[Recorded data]
+===+
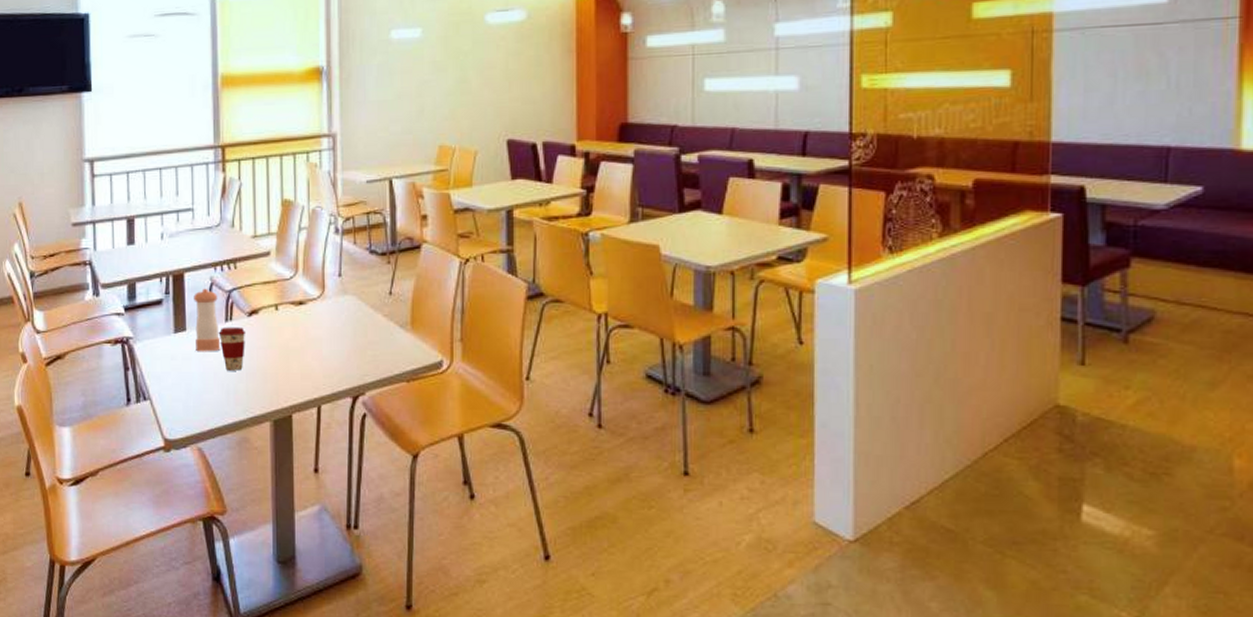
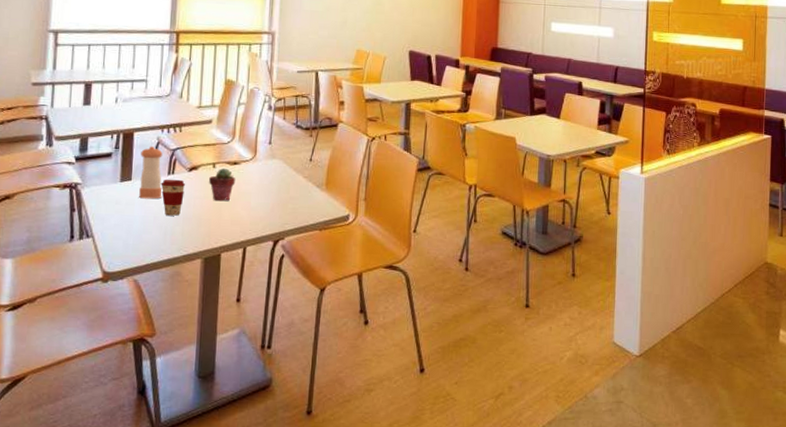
potted succulent: none [272,311,303,351] -> present [209,169,236,202]

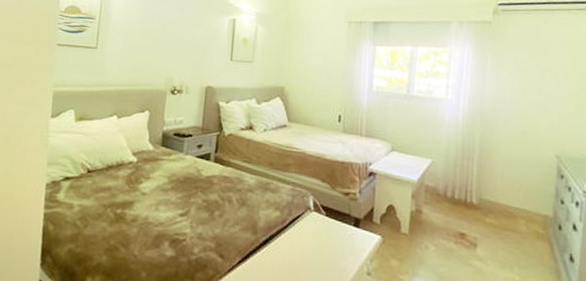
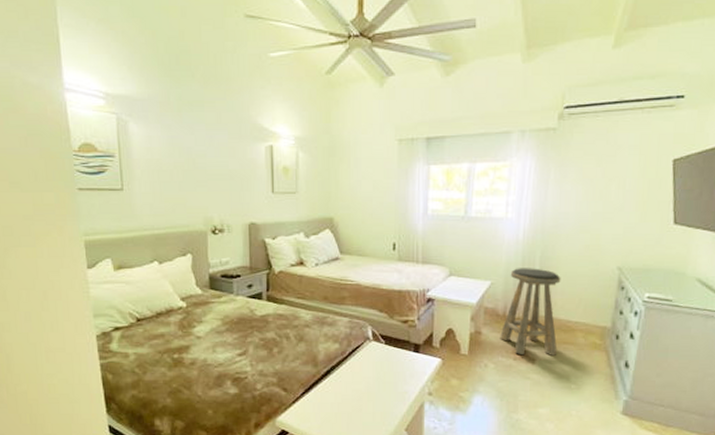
stool: none [441,148,500,242] -> present [500,268,561,356]

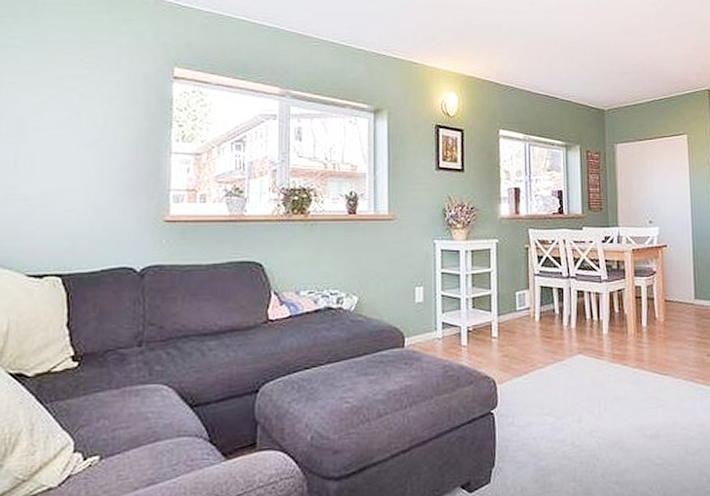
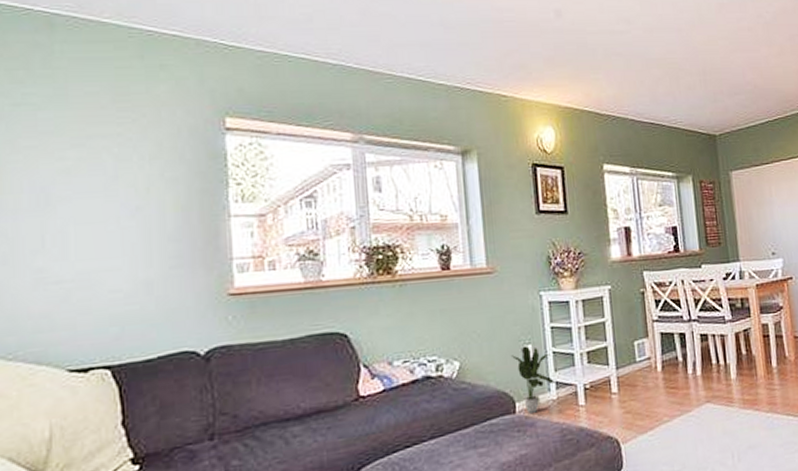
potted plant: none [403,287,442,349] -> present [510,346,556,414]

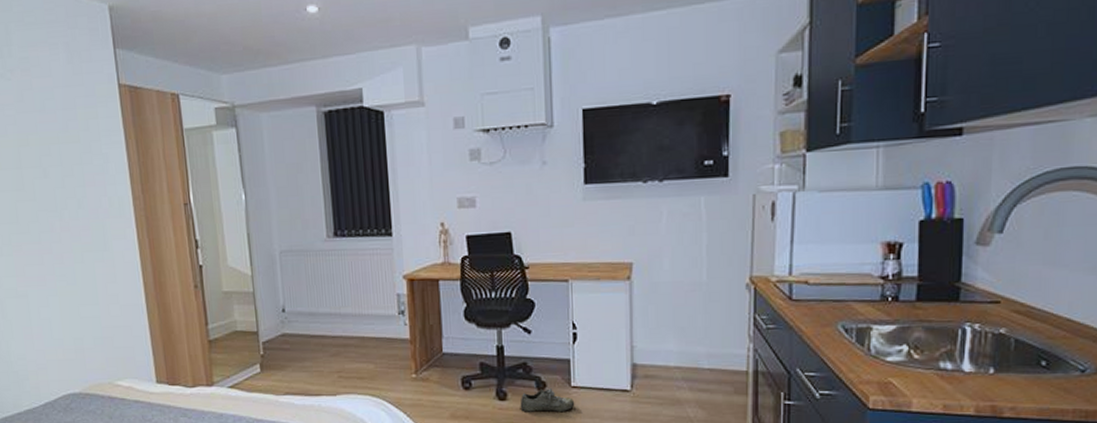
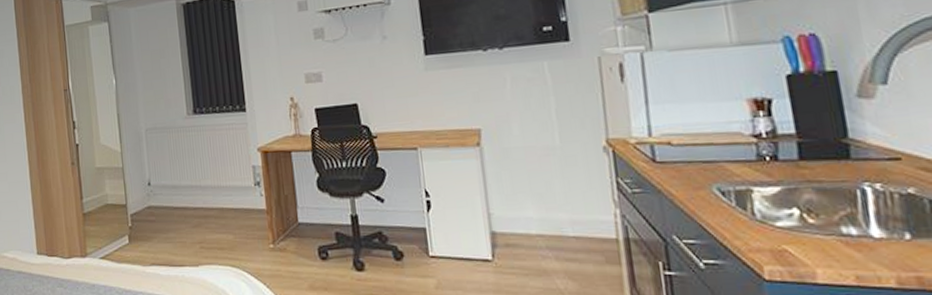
shoe: present [520,388,575,413] -> none [378,258,435,284]

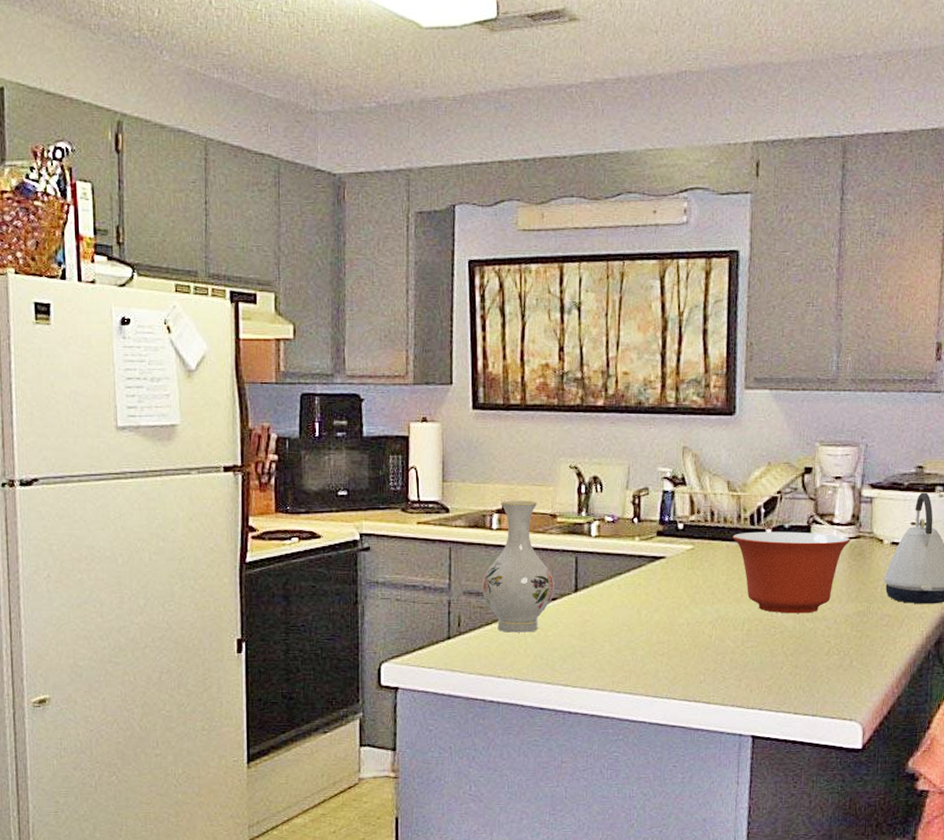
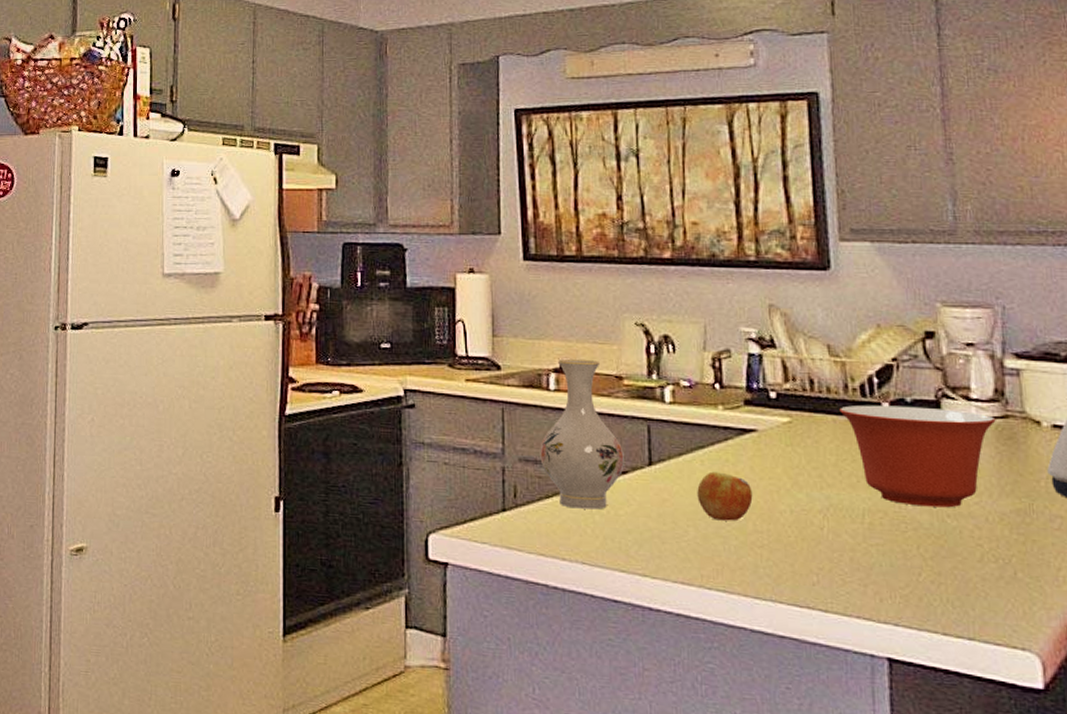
apple: none [613,594,658,635] -> present [697,471,753,521]

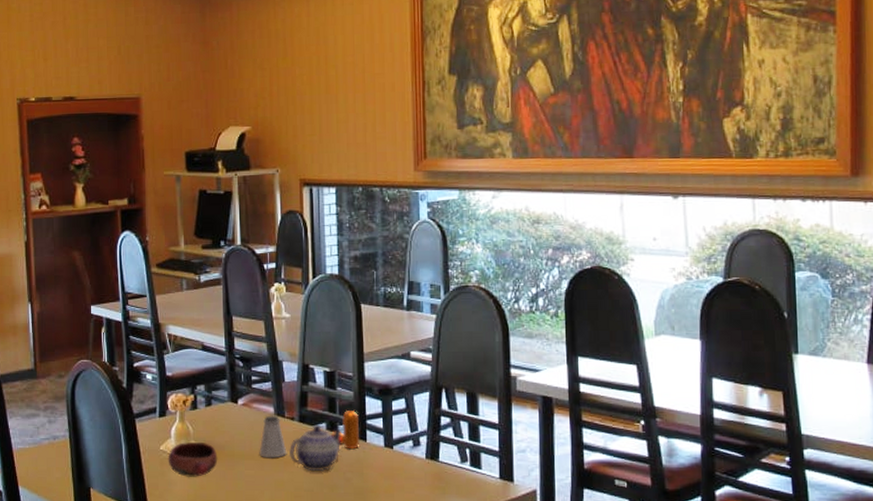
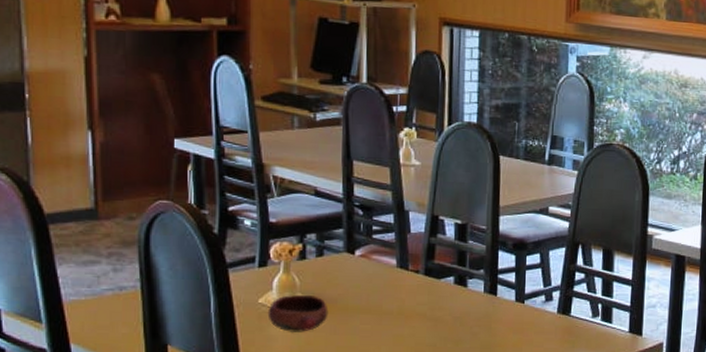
saltshaker: present [259,415,287,459] -> none [377,267,409,313]
teapot: present [290,424,343,472] -> none [412,278,472,326]
pepper shaker: present [330,411,360,449] -> none [458,264,490,303]

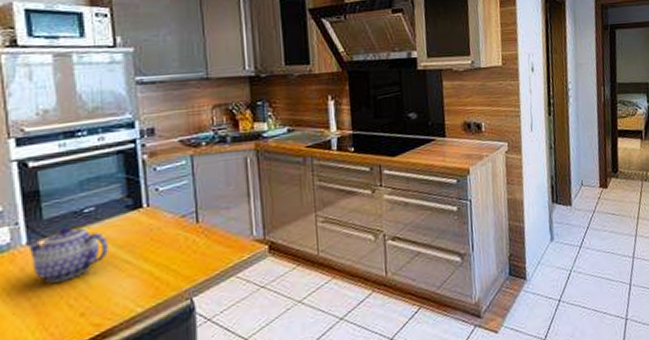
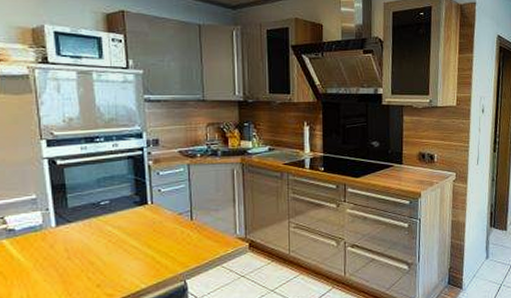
teapot: present [24,226,108,283] -> none [53,214,119,259]

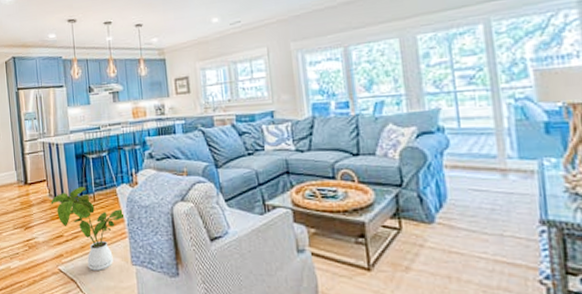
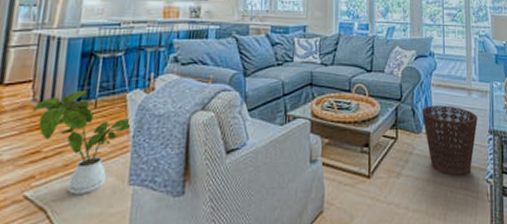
basket: none [432,190,520,274] -> present [422,105,478,176]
+===+
Aim of the exercise: Starting from the first line of the entries above, print each line exactly until the line containing "shoe: present [520,388,575,413]" has been printed, and skip the pictures.

Task result:
potted succulent: none [272,311,303,351] -> present [209,169,236,202]

stool: none [441,148,500,242] -> present [500,268,561,356]

potted plant: none [403,287,442,349] -> present [510,346,556,414]

shoe: present [520,388,575,413] -> none [378,258,435,284]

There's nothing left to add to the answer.